▸ **Problem**
Put the part that opens with the line containing "locality: 30 miles S. of San Luis Potosi." and closes with the line containing "collection date: 2016-09-18" into a Markdown table with the columns No. and Line. Give each line its number and skip any blank lines.

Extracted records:

-- START --

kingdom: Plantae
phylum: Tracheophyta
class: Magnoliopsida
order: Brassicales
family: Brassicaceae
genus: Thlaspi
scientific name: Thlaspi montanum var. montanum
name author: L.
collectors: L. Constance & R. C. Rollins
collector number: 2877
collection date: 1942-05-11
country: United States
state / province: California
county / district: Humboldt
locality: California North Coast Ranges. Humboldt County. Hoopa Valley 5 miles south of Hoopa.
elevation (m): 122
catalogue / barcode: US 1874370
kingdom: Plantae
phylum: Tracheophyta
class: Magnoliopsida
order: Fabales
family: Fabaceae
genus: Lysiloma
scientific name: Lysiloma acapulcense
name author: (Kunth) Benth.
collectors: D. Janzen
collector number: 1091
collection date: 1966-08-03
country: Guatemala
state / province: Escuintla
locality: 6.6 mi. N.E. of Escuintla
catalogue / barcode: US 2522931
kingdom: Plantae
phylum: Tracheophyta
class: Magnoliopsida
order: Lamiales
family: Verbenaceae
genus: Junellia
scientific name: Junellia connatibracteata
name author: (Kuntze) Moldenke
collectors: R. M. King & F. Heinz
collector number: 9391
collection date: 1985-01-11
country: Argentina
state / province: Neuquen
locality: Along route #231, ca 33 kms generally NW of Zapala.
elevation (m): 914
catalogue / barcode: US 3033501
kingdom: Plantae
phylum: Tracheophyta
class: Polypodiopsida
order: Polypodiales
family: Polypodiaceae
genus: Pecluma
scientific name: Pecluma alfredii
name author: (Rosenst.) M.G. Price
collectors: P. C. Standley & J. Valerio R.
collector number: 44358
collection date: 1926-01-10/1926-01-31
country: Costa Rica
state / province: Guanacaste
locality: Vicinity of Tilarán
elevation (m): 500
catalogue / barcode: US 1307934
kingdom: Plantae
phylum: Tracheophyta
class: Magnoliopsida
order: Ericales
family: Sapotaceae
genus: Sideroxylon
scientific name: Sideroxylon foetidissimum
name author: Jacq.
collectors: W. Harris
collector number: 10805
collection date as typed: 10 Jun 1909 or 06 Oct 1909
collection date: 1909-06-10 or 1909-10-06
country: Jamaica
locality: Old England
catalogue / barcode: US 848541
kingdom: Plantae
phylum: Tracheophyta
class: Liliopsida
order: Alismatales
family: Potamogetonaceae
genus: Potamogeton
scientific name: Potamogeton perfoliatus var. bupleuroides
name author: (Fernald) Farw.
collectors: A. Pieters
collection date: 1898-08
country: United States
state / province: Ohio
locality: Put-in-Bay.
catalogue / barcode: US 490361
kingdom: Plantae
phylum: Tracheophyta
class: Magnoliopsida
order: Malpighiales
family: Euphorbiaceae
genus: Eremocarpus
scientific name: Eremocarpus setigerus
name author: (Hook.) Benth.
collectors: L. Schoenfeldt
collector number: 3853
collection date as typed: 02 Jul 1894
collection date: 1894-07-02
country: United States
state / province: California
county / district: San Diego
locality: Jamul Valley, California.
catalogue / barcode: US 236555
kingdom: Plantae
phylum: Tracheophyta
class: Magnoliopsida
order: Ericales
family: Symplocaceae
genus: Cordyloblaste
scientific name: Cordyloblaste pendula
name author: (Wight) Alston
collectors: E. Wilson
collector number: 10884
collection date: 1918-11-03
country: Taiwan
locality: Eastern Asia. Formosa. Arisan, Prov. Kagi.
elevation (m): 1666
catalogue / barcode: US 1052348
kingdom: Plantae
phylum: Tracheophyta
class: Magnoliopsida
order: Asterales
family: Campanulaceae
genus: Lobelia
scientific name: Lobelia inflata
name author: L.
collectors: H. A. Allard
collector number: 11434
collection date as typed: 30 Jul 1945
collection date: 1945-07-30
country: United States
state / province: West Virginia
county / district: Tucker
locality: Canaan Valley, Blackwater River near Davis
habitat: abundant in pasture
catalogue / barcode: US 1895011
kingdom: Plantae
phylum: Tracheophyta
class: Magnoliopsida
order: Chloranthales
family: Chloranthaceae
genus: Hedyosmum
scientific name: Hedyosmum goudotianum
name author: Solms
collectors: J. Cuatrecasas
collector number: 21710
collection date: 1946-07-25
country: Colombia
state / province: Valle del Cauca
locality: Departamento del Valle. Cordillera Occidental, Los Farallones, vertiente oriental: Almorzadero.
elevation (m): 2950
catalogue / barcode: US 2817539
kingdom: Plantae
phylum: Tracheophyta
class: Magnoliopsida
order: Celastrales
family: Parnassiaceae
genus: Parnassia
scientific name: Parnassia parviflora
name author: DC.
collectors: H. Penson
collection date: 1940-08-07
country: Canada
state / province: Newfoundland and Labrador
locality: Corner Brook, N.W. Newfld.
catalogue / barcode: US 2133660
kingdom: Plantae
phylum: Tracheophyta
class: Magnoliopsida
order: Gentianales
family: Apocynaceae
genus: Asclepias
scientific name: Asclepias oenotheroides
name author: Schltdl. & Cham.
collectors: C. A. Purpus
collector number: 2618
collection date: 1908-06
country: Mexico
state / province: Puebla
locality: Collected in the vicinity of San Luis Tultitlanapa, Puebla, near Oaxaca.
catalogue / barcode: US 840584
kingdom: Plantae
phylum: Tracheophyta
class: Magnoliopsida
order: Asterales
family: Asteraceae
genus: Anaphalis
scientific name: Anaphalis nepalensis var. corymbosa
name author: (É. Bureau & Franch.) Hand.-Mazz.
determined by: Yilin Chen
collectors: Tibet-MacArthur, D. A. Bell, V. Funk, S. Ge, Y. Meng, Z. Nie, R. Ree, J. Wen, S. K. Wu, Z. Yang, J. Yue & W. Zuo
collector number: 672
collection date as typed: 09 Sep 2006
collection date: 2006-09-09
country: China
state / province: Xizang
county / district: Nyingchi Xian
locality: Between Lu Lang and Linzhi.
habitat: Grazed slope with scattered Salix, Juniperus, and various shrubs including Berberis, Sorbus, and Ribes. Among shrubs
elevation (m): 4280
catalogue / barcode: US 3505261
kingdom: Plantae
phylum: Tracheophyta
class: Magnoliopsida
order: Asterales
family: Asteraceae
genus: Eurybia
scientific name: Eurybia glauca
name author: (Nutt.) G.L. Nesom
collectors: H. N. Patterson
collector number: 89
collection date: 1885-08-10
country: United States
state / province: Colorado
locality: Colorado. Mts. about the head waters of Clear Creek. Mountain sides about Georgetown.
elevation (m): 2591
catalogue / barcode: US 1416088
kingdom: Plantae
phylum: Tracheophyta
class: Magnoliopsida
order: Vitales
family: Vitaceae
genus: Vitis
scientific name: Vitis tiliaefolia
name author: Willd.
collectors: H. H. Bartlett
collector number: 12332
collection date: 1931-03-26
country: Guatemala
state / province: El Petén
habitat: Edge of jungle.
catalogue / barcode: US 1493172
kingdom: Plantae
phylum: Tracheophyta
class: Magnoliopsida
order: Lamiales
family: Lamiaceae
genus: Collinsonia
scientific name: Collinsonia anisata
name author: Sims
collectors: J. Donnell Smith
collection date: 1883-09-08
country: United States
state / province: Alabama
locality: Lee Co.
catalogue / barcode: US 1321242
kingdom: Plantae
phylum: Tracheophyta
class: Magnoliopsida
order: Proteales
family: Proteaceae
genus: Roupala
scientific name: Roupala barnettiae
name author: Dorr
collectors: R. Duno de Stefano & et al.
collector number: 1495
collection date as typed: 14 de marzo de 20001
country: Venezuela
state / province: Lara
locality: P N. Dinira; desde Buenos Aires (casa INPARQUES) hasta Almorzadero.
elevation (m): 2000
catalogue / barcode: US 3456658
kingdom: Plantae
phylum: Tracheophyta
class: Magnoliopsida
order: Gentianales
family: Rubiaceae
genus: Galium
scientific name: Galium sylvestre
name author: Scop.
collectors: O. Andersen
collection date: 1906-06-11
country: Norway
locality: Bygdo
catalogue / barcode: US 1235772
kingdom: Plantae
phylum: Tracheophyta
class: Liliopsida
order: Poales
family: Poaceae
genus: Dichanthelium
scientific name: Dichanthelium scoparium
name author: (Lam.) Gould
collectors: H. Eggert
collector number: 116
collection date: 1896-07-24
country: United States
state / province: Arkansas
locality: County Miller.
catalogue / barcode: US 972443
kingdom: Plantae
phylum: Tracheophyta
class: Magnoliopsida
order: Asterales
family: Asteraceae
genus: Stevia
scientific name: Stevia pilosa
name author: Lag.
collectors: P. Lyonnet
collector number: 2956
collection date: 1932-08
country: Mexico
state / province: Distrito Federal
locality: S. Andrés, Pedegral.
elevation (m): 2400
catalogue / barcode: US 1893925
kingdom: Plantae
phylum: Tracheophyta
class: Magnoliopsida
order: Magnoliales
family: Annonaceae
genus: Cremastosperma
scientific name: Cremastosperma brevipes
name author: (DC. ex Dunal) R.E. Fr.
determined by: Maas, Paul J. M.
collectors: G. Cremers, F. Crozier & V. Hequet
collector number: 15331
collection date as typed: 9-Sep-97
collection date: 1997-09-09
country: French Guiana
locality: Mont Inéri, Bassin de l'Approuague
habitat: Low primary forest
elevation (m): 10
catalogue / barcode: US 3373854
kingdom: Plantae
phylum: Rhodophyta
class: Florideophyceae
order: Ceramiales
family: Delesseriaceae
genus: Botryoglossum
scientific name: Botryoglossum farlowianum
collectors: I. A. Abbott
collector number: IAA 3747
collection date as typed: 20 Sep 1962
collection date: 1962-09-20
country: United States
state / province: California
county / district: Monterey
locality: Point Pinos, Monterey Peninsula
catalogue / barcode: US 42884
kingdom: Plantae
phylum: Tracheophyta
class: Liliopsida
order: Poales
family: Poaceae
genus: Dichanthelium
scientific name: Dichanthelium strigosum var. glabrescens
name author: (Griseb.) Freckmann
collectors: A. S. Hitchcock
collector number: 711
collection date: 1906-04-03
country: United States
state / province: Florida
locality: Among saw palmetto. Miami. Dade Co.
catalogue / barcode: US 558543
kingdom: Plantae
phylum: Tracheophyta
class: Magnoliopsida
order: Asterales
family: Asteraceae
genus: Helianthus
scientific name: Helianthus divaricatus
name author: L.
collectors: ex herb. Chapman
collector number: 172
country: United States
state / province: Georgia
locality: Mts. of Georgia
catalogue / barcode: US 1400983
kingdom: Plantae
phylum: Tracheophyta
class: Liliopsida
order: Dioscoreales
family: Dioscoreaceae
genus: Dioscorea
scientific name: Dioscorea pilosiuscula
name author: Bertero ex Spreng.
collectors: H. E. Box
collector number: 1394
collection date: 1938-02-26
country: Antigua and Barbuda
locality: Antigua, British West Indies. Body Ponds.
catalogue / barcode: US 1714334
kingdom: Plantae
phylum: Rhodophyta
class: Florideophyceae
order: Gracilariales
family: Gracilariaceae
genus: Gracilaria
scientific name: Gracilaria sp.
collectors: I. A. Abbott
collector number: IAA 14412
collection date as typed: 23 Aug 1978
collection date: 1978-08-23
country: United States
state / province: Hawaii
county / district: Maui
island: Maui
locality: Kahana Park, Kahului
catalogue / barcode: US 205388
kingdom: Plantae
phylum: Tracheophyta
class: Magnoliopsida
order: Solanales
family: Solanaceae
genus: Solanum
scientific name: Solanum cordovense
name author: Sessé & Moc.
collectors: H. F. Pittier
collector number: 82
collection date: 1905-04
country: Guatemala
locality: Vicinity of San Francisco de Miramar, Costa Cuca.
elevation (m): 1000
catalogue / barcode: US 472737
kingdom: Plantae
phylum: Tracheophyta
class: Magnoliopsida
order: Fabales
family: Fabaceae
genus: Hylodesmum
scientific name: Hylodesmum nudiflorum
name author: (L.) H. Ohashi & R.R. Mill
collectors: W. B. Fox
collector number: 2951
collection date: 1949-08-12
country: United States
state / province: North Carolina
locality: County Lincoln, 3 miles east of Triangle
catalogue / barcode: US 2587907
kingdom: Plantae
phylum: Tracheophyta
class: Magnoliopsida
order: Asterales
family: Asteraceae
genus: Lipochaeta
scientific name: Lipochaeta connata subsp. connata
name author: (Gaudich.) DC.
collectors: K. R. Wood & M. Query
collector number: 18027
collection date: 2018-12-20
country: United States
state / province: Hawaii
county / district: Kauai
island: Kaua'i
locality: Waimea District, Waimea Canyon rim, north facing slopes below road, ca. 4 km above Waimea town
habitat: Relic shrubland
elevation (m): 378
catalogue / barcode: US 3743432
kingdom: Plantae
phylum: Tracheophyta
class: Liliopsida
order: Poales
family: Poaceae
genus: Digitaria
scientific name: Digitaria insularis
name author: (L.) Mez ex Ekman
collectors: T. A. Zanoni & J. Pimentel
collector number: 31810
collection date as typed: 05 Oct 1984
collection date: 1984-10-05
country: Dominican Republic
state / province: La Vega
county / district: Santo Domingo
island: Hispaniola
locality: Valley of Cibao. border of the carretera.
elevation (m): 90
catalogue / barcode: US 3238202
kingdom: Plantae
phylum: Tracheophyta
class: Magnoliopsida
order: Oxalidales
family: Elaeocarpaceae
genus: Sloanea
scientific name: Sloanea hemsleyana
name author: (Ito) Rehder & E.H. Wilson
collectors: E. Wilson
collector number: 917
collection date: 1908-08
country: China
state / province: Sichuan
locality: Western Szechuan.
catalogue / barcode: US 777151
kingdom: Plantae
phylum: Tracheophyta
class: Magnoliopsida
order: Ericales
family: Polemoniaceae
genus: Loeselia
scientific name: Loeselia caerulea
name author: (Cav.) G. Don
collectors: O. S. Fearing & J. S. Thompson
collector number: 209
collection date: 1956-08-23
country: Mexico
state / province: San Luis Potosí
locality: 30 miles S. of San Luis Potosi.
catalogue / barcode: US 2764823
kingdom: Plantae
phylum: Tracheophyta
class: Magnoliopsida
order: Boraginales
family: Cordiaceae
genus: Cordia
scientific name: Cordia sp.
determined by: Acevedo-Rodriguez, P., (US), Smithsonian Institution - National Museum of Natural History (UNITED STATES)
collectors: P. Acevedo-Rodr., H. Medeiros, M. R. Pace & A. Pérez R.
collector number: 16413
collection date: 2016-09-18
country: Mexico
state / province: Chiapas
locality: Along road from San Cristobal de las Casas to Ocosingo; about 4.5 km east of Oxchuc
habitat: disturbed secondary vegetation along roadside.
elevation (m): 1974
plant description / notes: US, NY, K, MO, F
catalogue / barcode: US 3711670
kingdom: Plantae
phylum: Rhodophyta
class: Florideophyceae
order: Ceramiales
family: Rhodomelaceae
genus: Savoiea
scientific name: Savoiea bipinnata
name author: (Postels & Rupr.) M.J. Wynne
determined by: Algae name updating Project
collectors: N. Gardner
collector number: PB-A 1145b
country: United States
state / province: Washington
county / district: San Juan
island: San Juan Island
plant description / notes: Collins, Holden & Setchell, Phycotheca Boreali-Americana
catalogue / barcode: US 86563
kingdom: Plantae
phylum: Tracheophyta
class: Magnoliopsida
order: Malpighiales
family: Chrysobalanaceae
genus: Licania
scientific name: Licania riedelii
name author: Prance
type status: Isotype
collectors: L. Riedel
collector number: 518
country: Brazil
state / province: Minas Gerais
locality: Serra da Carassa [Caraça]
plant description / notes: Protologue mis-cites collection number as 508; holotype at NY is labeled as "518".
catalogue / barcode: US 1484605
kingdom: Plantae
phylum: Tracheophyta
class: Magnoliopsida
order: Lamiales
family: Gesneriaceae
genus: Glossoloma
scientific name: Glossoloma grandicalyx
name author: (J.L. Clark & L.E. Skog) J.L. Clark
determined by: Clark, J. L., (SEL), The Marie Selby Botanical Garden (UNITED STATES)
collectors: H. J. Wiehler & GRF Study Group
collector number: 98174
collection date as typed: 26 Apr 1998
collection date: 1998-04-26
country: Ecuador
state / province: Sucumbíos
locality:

-- END --

▸ **Task output**
| No. | Line |
|---|---|
| 1 | locality: 30 miles S. of San Luis Potosi. |
| 2 | catalogue / barcode: US 2764823 |
| 3 | kingdom: Plantae |
| 4 | phylum: Tracheophyta |
| 5 | class: Magnoliopsida |
| 6 | order: Boraginales |
| 7 | family: Cordiaceae |
| 8 | genus: Cordia |
| 9 | scientific name: Cordia sp. |
| 10 | determined by: Acevedo-Rodriguez, P., (US), Smithsonian Institution - National Museum of Natural History (UNITED STATES) |
| 11 | collectors: P. Acevedo-Rodr., H. Medeiros, M. R. Pace & A. Pérez R. |
| 12 | collector number: 16413 |
| 13 | collection date: 2016-09-18 |